* **Given passage**:
[Start of section]

CQRS architectures essentially separate write actions from read actions. With BrainCredits, you’d have write actions, such as registering for an instructor-led class, and read actions, such as seeing your online resume. BrainCredits handles write actions by having the web role collect requests (aka commands) and routes them to the worker role asynchronously via queues. This allows the UI response time to be very fast and also reduces the load on the web role. In this case, BrainCredits was able to deploy Small instances for their Web Roles, with each instance consuming a single core.

The basic architecture is below:

To achieve asynchronous communication between web and worker roles, the following Windows Azure objects were used:

  • Windows Azure queues. The web role instance drop messages in a queue, alerting the worker role instances that a command needs to be handled.
  • Windows Azure blobs. Blobs store serialized commands, and each command queue message points to a specific blob. Note: a blob is used to store the command because a BrainCredits user can add free-form text to some of the commands being issued, resulting in unpredictable message sizes that occasionally exceed 8k, the then-current queue message size limit. With the new 64K message-size limit announced in August 2011, this indirection is likely unneeded.
  • Windows Azure table storage. Event sourcing data is captured in Windows Azure Tables. As events are raised by the domain, the events are stored in table storage and used by the CQRS framework to re-initialize a domain object during subsequent requests. Windows Azure Table Storage is also used for storing command data such as user UI clicks (which are unrelated to domain events). The Domain Event table allows BrainCredits system administrators to recreate all of the UI steps that a user took during their visits to the site (e.g. search performed, page loaded, etc.)
  • Windows Azure Cache. The cache is used for storing data between requests, to provide the user some feedback on commands being executed but have not completed yet. This allows BrainCredits to handle eventual consistency in the application so as to provide the user the appearance of a synchronous experience in an asynchronous application.

[End of section]

* **Tasks and exercises**:
1 > From the BrainCredits architecture text, copy everything from "The basic architecture" down to "to be handled." word for word.
2 > Translate this sentence from the BrainCredits architecture text into Spanish: "This allows the UI response time to be very fast and also reduces the load on the web role."
3 > Write what comes next in the BrainCredits architecture text, starting after its last sentence.

* **Provided material**:
[Start of section]

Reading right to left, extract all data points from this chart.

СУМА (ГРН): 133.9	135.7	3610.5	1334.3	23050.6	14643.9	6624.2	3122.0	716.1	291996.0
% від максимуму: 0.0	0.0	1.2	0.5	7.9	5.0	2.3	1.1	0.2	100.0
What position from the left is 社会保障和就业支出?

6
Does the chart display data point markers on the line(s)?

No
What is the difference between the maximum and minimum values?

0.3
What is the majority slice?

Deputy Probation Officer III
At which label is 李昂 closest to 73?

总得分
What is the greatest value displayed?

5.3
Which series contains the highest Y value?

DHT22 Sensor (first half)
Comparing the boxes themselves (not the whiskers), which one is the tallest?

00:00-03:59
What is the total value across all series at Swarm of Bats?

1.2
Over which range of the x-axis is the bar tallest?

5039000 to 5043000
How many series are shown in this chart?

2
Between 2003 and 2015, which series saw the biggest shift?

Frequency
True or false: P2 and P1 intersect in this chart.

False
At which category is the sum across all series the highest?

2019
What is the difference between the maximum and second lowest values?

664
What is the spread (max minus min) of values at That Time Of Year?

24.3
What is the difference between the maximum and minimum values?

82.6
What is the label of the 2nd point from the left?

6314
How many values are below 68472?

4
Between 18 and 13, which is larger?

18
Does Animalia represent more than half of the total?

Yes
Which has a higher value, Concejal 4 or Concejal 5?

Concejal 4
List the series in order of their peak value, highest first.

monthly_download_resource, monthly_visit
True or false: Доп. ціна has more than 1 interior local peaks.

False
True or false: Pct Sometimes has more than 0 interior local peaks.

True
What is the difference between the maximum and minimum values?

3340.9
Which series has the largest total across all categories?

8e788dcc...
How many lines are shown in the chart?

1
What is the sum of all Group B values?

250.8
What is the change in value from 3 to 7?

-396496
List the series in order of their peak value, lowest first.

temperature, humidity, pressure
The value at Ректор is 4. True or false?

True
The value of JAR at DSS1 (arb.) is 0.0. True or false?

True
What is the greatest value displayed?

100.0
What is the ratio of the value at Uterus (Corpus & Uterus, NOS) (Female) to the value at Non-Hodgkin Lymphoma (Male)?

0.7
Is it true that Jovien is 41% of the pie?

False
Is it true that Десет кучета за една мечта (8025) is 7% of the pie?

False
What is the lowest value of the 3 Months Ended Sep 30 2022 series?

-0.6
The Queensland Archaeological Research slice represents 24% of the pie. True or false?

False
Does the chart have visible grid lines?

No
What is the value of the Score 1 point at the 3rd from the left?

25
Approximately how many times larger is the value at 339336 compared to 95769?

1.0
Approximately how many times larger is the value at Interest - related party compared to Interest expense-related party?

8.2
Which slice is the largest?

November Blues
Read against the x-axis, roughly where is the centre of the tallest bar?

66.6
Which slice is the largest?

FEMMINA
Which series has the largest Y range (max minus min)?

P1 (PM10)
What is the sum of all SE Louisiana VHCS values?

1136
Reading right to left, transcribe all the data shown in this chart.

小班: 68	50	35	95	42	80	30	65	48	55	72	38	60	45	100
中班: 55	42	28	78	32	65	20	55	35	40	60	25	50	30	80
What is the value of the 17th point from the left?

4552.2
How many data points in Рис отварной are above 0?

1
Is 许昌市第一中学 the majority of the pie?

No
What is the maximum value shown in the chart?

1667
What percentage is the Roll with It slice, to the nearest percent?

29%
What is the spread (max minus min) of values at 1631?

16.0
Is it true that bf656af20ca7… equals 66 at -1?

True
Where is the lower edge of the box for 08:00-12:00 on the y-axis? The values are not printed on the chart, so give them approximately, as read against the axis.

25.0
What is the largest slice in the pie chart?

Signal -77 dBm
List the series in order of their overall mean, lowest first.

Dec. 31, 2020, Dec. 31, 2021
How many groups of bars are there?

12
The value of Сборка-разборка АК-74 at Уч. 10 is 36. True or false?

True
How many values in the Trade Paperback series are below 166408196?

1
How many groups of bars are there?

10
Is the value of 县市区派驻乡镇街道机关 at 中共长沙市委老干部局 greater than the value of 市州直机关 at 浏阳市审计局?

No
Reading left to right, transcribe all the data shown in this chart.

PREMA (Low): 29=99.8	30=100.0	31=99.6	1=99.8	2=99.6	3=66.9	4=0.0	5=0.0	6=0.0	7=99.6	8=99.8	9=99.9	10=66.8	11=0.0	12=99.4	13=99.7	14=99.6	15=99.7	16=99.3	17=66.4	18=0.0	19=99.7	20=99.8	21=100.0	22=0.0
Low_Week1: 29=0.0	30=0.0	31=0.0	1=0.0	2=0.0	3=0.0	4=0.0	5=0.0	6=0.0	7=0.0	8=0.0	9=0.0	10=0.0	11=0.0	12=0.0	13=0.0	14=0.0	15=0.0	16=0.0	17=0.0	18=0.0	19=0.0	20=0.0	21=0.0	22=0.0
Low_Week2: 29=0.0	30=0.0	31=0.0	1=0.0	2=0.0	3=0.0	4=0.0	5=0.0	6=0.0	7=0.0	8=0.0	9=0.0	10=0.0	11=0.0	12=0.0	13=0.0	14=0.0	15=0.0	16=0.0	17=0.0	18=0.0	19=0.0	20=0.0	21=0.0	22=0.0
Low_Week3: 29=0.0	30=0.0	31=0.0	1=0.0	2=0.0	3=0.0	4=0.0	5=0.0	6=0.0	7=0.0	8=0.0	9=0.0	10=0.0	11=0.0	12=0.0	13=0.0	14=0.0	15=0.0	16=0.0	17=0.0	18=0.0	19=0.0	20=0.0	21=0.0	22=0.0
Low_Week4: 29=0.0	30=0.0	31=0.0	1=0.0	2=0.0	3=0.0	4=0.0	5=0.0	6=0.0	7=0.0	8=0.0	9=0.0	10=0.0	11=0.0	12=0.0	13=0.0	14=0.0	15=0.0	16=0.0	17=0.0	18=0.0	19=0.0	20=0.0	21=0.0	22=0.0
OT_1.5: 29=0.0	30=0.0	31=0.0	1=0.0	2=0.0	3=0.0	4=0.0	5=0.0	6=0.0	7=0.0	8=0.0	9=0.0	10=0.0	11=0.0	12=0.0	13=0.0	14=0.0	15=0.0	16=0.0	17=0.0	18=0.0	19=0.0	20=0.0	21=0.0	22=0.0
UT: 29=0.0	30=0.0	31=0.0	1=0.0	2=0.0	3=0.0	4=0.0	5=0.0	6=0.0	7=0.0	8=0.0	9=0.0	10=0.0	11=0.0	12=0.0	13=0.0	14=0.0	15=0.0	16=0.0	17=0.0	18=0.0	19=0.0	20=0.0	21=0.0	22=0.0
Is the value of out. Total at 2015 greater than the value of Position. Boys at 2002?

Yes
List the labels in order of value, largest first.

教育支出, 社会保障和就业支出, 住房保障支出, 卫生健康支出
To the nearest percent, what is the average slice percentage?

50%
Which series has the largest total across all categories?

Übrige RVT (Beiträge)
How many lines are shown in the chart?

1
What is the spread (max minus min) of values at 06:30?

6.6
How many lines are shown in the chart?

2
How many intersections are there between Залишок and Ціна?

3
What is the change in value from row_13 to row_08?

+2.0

[End of section]

* **Answers in order**:
1 >
The basic architecture is below:

To achieve asynchronous communication between web and worker roles, the following Windows Azure objects were used:

  • Windows Azure queues. The web role instance drop messages in a queue, alerting the worker role instances that a command needs to be handled.

2 > Esto permite que el tiempo de respuesta de la interfaz de usuario sea muy rápido y además reduce la carga del rol web.

3 >
One point about VM size: A Small VM instance provides approx. 100Mbps bandwidth. If BrainCredits found a performance bottleneck due to reading and writing command and event content that impacted total round-trip processing time for a large command or event, a larger VM size would have been a viable solution. However, based on testing, a Small instance provided very acceptable customer-facing performance. By keeping the VM size at Small (e.g. 1 core), the “idle-time” cost is kept to a minimum (e.g. 2 Small Web Role instances + 1 Small Worker Role instance equates to approx. $270 as a baseline monthly compute cost). Medium VMs would increase this minimum cost to about $540. It’s much more economical to scale out to multiple VM instances as needed, then scale back during less-busy time periods.

There are a few key points illustrated by the BrainCredits architecture:

  • Focus on End-user experience. By following a CQRS approach and handling updates asynchronously, Web response time is unaffected by long-running background processes.
  • Scalability. BrainCredits separated all background processing into a Worker Role. While it’s entirely possible to process queues asynchronously in a Web Role thread, this would impact scale-out options. With a separate Worker Role, the system may be fine-tuned to handle user-traffic and background-processing load independently.
  • Cost footprint. VM size selection is important when considering minimum run-rate. While it’s tempting to go for larger VMs, it’s often more cost-effective to choose the smallest VM size, based on memory, CPU, and network bandwidth needs. For specific details about VM sizes, see this MSDN article.

Remember that there are often several ways to solve a particular problem. Feel free to incorporate these solution patterns into your own application, improve upon it, or take a completely different approach. Feel free to share your comments and suggestions here as well!